When I was a child, my GP father took us to visit lonely patients in hospital each Christmas Day. I was so grateful to see the care he was given in return

Mummy, when Grampy’s burnt will there be fireworks?” my six-year-old demanded. My heart sank as I realised I’d made a terrible job of explaining cremation.
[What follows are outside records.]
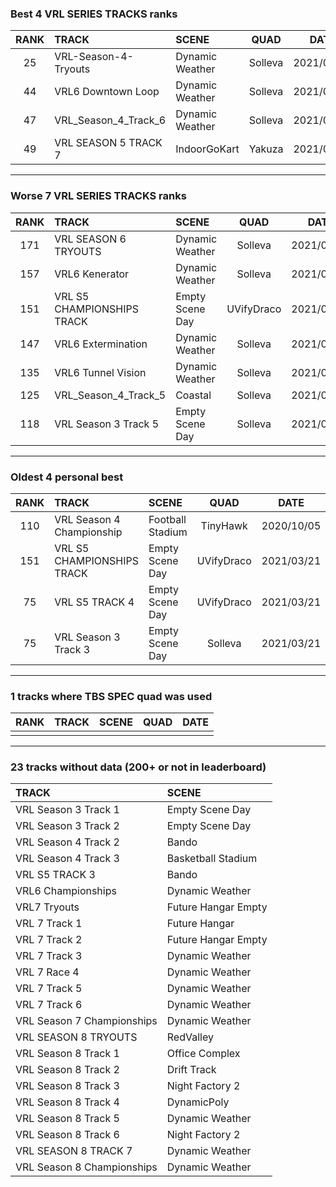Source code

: ### Best 4 VRL SERIES TRACKS ranks
|RANK|TRACK|SCENE|QUAD|DATE|
|:---:|:---|:---|:---:|:---:|
|25|VRL-Season-4-Tryouts|Dynamic Weather|Solleva|2021/04/22|
|44|VRL6 Downtown Loop|Dynamic Weather|Solleva|2021/04/23|
|47|VRL_Season_4_Track_6|Dynamic Weather|Solleva|2021/04/25|
|49|VRL SEASON 5 TRACK 7|IndoorGoKart|Yakuza|2021/06/08|
---
### Worse 7 VRL SERIES TRACKS ranks
|RANK|TRACK|SCENE|QUAD|DATE|
|:---:|:---|:---|:---:|:---:|
|171|VRL SEASON 6 TRYOUTS|Dynamic Weather|Solleva|2021/04/21|
|157|VRL6 Kenerator|Dynamic Weather|Solleva|2021/04/24|
|151|VRL S5 CHAMPIONSHIPS TRACK|Empty Scene Day|UVifyDraco|2021/03/21|
|147|VRL6 Extermination|Dynamic Weather|Solleva|2021/04/24|
|135|VRL6 Tunnel Vision|Dynamic Weather|Solleva|2021/04/25|
|125|VRL_Season_4_Track_5|Coastal|Solleva|2021/05/02|
|118|VRL Season 3 Track 5|Empty Scene Day|Solleva|2021/03/22|
---
### Oldest 4 personal best
|RANK|TRACK|SCENE|QUAD|DATE|
|:---:|:---|:---|:---:|:---:|
|110|VRL Season 4 Championship|Football Stadium|TinyHawk|2020/10/05|
|151|VRL S5 CHAMPIONSHIPS TRACK|Empty Scene Day|UVifyDraco|2021/03/21|
|75|VRL S5 TRACK 4|Empty Scene Day|UVifyDraco|2021/03/21|
|75|VRL Season 3 Track 3|Empty Scene Day|Solleva|2021/03/21|
---
### 1 tracks where TBS SPEC quad was used
|RANK|TRACK|SCENE|QUAD|DATE|
|:---:|:---|:---|:---:|:---:|
||||||
---
### 23 tracks without data (200+ or not in leaderboard)
|TRACK|SCENE|
|:---|:---|
|VRL Season 3 Track 1|Empty Scene Day|
|VRL Season 3 Track 2|Empty Scene Day|
|VRL Season 4 Track 2|Bando|
|VRL Season 4 Track 3|Basketball Stadium|
|VRL S5 TRACK 3|Bando|
|VRL6 Championships|Dynamic Weather|
|VRL7 Tryouts|Future Hangar Empty|
|VRL 7 Track 1|Future Hangar|
|VRL 7 Track 2|Future Hangar Empty|
|VRL 7 Track 3|Dynamic Weather|
|VRL 7 Race 4|Dynamic Weather|
|VRL 7 Track 5|Dynamic Weather|
|VRL 7 Track 6|Dynamic Weather|
|VRL Season 7 Championships|Dynamic Weather|
|VRL SEASON 8 TRYOUTS|RedValley|
|VRL Season 8 Track 1|Office Complex|
|VRL Season 8 Track 2|Drift Track|
|VRL Season 8 Track 3|Night Factory 2|
|VRL Season 8 Track 4|DynamicPoly|
|VRL Season 8 Track 5|Dynamic Weather|
|VRL Season 8 Track 6|Night Factory 2|
|VRL SEASON 8 TRACK 7|Dynamic Weather|
|VRL Season 8 Championships|Dynamic Weather|
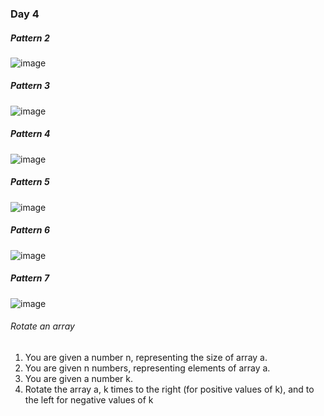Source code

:### Day 4
##### Pattern 2 
![image](https://user-images.githubusercontent.com/69578414/141684545-5eccc2fc-b1e4-4ef7-9621-19fb3c8d0381.png)

##### Pattern 3
![image](https://user-images.githubusercontent.com/69578414/141685348-899cb976-bbdd-40f9-8e60-6d9035a28c0b.png)

##### Pattern 4
![image](https://user-images.githubusercontent.com/69578414/141685726-c5e048c7-48b7-4fae-b314-8afae6ba068c.png)

##### Pattern 5
![image](https://user-images.githubusercontent.com/69578414/141686963-865bf6f2-f193-47f9-87d9-ab2a0375b503.png)

##### Pattern 6
![image](https://user-images.githubusercontent.com/69578414/141687121-9d6cf99b-af04-4e64-8a39-e56bd4ea6988.png)

##### Pattern 7
![image](https://user-images.githubusercontent.com/69578414/141690302-fe3f409a-da2f-4ebd-9edd-6272bf10b824.png)

###### Rotate an array
1. You are given a number n, representing the size of array a.
2. You are given n numbers, representing elements of array a.
3. You are given a number k.
4. Rotate the array a, k times to the right (for positive values of k), and to
the left for negative values of k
We were racing down the motorway so that Abbey and her older brother could see their grandad – my father – one final time. But it was only a few weeks after Bonfire Night. Abbey’s one frame of reference for setting people alight was the guy that had so enthralled her on the school playing field, going up in a blaze of sparks and cinders.

As soon as we arrived – on an icy Christmas Eve in 2017 – the children stampeded into the dining room where Dad lay on a hospital bed being drip-fed morphine, yellow with jaundice and skeletal. I’d worried that the sight of him might frighten them. But no. “Grampy!” they squealed as they raced to his bedside. Abbey instinctively leant downwards to kiss his forehead, while Finn took the bare bones of Dad’s hand in the plumpness of his, and gently, tenderly, squeezed them. Tinsel and fairy lights twinkled around them. He was too weak to speak, but Dad’s eyes danced with pleasure. My heart cracked as I watched his face – so very gaunt, stripped bare by cancer – glow with an unmistakable smile.